» **ASSIGNMENT**
Take the entries below and retype them word for word, excluding the images.

┄┄┄┄┄┄

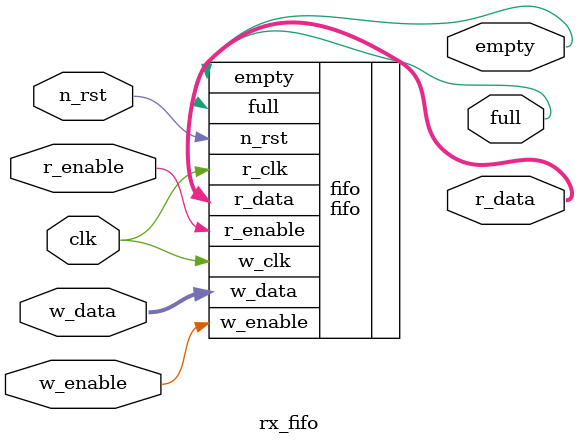
<source format=sv>

module rx_fifo
(
	input wire clk,
	input wire n_rst,
	input wire r_enable,
	input wire w_enable,
	input wire [7:0] w_data,
	output wire [7:0] r_data,
	output wire empty,
	output wire full

);

fifo fifo(.w_clk(clk), .r_clk(clk), .n_rst(n_rst), .r_enable(r_enable), .w_enable(w_enable), .w_data(w_data), .r_data(r_data), .empty(empty), .full(full));

endmodule

</source>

┄┄┄┄┄┄

» **RESULT BELOW**
<source format=sv>

module rx_fifo
(
	input wire clk,
	input wire n_rst,
	input wire r_enable,
	input wire w_enable,
	input wire [7:0] w_data,
	output wire [7:0] r_data,
	output wire empty,
	output wire full

);

fifo fifo(.w_clk(clk), .r_clk(clk), .n_rst(n_rst), .r_enable(r_enable), .w_enable(w_enable), .w_data(w_data), .r_data(r_data), .empty(empty), .full(full));

endmodule

</source>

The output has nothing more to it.